Section 44-5-13.11 provides:
"Any residential property that has been issued an occupancy permit on or after January 1, 1995, after substantial rehabilitation as defined by the U.S. Department of Housing and Urban Development and is encumbered by a covenant recorded in the land records in favor of a governmental unit or Rhode Island housing and mortgage finance corporation restricting either or both the rents that may be charged to tenants of the property or the incomes of the occupants of the property, is subject to a tax that equals eight percent (8%) of the property's previous years' gross scheduled rental income or a lesser percentage as determined by each municipality."

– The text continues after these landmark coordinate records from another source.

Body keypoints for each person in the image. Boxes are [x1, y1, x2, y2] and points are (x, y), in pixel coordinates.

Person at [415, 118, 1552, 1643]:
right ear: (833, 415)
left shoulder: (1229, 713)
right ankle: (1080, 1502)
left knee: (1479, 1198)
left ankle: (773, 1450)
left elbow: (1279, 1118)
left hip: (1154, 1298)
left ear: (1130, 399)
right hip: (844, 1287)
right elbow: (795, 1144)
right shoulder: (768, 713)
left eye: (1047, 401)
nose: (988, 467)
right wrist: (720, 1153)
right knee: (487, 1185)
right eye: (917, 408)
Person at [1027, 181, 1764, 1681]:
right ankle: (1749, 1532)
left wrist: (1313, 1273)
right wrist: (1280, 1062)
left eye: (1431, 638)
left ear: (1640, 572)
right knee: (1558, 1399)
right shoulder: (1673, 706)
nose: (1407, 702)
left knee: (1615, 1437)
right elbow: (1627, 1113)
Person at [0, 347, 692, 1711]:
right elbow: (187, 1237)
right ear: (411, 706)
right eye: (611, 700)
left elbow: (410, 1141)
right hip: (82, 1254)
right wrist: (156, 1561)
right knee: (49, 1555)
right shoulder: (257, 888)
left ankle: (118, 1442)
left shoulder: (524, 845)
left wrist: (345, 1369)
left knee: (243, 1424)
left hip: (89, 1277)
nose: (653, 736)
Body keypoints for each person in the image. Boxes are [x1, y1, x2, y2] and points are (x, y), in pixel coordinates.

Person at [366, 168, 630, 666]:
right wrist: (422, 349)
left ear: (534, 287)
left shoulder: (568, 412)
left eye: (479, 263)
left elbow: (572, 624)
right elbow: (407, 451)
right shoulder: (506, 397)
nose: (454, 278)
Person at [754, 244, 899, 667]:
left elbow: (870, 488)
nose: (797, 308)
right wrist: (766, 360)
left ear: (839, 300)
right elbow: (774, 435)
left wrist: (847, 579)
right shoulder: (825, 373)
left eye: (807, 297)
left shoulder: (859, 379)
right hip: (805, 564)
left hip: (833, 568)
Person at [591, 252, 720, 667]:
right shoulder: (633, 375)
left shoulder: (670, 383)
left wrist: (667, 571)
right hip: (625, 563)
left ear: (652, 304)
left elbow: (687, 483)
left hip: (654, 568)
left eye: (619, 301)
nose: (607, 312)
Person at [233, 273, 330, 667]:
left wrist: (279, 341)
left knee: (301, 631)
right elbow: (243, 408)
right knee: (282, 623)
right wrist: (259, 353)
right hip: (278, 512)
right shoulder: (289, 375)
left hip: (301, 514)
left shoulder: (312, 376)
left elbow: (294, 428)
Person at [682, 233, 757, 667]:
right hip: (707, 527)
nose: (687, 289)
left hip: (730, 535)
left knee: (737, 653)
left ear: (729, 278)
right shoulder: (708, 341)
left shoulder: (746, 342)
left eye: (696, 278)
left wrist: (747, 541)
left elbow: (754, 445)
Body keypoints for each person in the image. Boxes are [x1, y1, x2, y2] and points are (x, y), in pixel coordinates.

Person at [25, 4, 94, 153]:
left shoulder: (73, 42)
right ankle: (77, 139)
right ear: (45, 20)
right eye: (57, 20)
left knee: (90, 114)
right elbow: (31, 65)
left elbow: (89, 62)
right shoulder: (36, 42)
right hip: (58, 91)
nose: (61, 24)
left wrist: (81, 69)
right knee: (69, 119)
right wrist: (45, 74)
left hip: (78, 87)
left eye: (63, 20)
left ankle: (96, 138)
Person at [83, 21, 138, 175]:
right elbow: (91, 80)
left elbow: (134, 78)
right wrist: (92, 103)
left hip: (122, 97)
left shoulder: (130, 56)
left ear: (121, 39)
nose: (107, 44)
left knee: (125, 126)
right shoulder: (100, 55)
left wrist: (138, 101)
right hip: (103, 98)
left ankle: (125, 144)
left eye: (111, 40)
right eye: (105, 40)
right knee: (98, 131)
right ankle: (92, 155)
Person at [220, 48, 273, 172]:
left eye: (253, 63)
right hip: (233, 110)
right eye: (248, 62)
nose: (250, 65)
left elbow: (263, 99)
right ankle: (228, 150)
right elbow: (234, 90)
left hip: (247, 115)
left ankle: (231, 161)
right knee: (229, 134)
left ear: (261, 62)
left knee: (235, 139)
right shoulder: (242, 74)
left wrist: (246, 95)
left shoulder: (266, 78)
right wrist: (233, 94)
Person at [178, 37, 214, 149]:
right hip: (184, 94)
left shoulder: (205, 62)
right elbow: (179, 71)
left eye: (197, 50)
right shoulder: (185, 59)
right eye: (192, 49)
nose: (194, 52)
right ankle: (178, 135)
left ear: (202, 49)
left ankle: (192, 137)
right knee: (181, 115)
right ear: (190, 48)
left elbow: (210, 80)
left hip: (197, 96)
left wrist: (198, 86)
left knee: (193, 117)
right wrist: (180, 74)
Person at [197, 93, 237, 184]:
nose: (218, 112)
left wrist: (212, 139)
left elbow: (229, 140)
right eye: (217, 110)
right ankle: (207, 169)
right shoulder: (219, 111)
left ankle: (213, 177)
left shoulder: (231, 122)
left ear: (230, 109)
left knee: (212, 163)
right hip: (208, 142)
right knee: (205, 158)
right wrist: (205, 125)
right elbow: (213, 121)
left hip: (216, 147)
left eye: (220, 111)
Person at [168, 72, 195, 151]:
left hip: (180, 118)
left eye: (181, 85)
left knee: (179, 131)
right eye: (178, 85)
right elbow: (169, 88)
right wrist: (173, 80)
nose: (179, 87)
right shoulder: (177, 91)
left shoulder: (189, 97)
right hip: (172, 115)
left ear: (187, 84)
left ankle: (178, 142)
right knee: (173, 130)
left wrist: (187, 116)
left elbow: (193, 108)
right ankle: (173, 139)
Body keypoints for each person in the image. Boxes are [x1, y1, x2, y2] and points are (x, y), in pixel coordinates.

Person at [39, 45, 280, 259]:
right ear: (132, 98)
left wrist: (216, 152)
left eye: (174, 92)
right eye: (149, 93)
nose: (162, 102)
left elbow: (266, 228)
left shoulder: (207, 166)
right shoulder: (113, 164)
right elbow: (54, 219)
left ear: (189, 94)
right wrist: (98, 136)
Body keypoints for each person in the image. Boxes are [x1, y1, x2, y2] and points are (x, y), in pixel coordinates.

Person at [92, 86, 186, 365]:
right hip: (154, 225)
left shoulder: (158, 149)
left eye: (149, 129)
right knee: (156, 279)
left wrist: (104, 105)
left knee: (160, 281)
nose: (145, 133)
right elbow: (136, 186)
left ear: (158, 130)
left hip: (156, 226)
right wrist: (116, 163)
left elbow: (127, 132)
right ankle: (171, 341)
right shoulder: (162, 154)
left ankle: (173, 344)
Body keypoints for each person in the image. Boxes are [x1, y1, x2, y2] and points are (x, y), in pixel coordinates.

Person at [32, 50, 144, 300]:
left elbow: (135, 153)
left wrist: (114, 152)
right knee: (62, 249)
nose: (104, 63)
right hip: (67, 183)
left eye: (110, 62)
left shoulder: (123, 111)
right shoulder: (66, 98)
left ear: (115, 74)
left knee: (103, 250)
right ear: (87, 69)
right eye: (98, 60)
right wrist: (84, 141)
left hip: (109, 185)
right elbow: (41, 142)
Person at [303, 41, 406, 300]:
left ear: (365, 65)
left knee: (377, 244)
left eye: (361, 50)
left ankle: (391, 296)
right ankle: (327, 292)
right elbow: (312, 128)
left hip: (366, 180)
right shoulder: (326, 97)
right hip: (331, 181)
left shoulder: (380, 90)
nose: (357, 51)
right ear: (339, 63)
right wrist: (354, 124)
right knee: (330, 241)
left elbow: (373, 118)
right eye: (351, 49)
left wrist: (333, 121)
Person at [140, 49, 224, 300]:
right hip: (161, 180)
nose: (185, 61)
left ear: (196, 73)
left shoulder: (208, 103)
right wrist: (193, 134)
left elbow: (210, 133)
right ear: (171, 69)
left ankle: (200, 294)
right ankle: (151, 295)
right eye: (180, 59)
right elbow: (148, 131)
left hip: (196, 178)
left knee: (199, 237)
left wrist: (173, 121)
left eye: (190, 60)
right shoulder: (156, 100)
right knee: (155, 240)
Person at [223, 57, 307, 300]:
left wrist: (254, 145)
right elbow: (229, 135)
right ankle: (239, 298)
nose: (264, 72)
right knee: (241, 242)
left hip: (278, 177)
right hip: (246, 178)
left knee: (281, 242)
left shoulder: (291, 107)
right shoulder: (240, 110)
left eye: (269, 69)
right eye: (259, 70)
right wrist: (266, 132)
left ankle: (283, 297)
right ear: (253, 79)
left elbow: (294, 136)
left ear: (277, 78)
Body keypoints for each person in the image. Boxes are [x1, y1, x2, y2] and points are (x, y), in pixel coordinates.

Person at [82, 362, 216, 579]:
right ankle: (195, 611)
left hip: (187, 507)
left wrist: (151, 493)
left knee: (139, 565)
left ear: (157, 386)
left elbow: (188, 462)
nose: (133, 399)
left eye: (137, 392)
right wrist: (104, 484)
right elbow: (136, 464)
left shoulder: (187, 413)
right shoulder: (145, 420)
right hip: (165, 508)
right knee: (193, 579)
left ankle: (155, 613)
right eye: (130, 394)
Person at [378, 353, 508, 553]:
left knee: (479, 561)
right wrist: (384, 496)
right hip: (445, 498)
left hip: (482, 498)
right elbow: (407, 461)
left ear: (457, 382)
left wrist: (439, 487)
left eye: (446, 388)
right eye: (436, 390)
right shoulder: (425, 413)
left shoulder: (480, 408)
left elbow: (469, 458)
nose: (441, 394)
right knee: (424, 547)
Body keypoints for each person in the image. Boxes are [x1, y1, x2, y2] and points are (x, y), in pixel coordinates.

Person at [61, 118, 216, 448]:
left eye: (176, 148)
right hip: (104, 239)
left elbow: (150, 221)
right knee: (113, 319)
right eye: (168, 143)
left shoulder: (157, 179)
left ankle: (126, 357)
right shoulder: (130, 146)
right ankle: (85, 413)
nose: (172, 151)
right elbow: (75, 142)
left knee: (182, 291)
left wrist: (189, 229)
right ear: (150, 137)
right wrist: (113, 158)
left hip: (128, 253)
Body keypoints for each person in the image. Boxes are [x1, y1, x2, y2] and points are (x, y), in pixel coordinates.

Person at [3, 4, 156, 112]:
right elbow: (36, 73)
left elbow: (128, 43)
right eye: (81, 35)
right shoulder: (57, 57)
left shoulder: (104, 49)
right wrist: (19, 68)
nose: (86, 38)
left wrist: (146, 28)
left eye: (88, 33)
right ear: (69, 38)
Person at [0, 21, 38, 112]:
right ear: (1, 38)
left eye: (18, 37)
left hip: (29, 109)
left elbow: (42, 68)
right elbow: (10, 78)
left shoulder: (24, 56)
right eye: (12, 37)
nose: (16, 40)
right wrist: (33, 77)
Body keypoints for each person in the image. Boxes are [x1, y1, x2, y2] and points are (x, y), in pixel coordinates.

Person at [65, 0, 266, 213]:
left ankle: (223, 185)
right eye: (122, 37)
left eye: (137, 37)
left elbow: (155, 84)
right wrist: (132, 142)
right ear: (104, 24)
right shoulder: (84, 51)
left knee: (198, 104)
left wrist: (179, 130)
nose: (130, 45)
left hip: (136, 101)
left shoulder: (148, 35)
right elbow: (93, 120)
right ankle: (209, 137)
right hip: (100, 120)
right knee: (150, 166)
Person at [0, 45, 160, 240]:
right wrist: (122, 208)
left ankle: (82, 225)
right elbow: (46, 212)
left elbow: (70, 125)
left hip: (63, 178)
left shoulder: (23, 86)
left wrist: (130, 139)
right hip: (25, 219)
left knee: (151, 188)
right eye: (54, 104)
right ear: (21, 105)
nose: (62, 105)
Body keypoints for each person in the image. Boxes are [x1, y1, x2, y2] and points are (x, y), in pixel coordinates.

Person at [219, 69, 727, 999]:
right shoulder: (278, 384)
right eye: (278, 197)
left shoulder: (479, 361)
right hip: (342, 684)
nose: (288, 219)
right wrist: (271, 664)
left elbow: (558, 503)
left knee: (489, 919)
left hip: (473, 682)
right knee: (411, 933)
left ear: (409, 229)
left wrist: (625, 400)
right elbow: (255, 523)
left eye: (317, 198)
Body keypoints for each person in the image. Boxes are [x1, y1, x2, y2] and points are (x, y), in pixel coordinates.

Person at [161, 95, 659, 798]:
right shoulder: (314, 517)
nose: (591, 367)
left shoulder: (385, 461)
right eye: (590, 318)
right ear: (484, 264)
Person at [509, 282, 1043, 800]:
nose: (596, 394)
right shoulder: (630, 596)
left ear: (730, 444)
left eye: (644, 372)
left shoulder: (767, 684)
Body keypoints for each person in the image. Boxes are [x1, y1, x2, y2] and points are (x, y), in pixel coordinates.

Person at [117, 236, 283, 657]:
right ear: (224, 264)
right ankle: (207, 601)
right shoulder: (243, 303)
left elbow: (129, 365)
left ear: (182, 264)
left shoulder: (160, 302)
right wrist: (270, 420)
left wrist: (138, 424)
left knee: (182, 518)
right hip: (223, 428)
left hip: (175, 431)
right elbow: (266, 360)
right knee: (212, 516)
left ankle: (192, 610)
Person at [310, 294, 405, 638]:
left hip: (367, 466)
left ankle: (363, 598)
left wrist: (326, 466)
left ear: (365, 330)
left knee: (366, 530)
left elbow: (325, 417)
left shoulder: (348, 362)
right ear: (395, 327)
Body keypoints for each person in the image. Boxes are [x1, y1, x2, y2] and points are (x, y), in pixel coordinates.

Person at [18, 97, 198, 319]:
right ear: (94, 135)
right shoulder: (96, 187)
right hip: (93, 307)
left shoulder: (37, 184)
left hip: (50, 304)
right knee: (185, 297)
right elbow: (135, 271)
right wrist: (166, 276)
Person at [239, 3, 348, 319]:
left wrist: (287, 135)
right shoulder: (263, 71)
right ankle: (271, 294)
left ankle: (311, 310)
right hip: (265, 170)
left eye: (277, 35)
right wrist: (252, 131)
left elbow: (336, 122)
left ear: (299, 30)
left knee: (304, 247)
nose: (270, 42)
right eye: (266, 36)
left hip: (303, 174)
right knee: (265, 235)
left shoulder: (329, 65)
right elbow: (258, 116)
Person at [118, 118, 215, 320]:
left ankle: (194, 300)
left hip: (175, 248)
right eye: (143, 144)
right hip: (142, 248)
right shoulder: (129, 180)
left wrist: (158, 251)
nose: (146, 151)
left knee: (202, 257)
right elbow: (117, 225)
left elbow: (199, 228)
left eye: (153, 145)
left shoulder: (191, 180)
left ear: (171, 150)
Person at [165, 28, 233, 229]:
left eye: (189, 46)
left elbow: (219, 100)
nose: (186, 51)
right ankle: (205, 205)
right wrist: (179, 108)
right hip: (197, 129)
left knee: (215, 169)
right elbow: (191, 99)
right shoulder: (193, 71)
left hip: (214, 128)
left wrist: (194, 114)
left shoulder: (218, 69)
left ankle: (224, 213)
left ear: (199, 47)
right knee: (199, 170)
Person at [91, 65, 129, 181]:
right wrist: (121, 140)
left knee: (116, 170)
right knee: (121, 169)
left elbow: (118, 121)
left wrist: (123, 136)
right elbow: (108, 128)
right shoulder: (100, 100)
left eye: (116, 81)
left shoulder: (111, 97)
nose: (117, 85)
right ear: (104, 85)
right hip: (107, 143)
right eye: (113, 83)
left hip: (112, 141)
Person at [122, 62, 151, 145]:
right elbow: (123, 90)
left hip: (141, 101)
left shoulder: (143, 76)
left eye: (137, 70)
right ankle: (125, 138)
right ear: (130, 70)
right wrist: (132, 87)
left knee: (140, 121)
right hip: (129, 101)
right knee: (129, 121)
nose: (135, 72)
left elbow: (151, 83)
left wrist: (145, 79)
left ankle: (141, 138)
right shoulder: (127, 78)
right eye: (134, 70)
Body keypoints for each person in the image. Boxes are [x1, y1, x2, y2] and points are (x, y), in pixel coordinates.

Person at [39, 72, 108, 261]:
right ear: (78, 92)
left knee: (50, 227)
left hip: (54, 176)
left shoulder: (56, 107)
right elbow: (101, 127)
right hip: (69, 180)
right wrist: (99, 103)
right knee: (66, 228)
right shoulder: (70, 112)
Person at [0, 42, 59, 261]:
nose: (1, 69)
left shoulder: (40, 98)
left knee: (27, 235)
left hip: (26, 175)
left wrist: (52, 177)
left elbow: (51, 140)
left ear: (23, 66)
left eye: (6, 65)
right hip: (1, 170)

Thirteen years earlier, the board had requested and received an opinion letter from the Rhode Island Housing Authority (RIHA) on the application of § 44-5-12 and 44-5-13.11 to newly-constructed low and moderate income housing. In that letter, which is dated November 18, 2003, RIHA opined that it interpreted § 44-5-12 and 44-5-13.11 to apply to newly-constructed buildings in addition to preexisting buildings.
"In so doing, we follow 'our precedent of affirming the orders and judgments of a trial court when there are other valid reasons to support the order or judgment appealed from.' " Summit Insurance Company v. Stricklett , 199 A.3d 523, 524 n.1 (R.I. 2019) (brackets and deletion omitted) (quoting McGovern v. Bank of America, N.A. , 91 A.3d 853, 861 (R.I. 2014) ).
Although Barrington seemed to concede at oral argument that the appeal was properly before this Court, we have consistently stated that "[o]ur appellate jurisdiction may not properly be invoked when an appeal is filed more than twenty days subsequent to the entry of the judgment of which review is being sought." Iozzi v. City of Cranston , 52 A.3d 585, 588 (R.I. 2012) (quoting Wachovia Bank v. Hershberger , 911 A.2d 278, 280 (R.I. 2006) (mem.)). Thus, because "[t]he filing of a timely notice of appeal is the 'sole sine qua non of the taking of the appeal[,]' " Pawtucket Redevelopment Agency v. Brown , 106 A.3d 893, 900 (R.I. 2014) (quoting State v. Hallenbeck , 878 A.2d 992, 1020 (R.I. 2005) ), Barrington could not confer jurisdiction on this Court to hear the appeal where none existed.
We have stated that "on rare occasions this Court has overlooked the standing requirement to determine the merits of a case of substantial public interest." Warfel v. Town of New Shoreham , 178 A.3d 988, 991-92 (R.I. 2018) (brackets omitted) (emphasis in original) (quoting Burns v. Sundlun , 617 A.2d 114, 116 (R.I. 1992) ). Nonetheless, because Morse has failed to raise that argument on appeal, we deem the issue waived.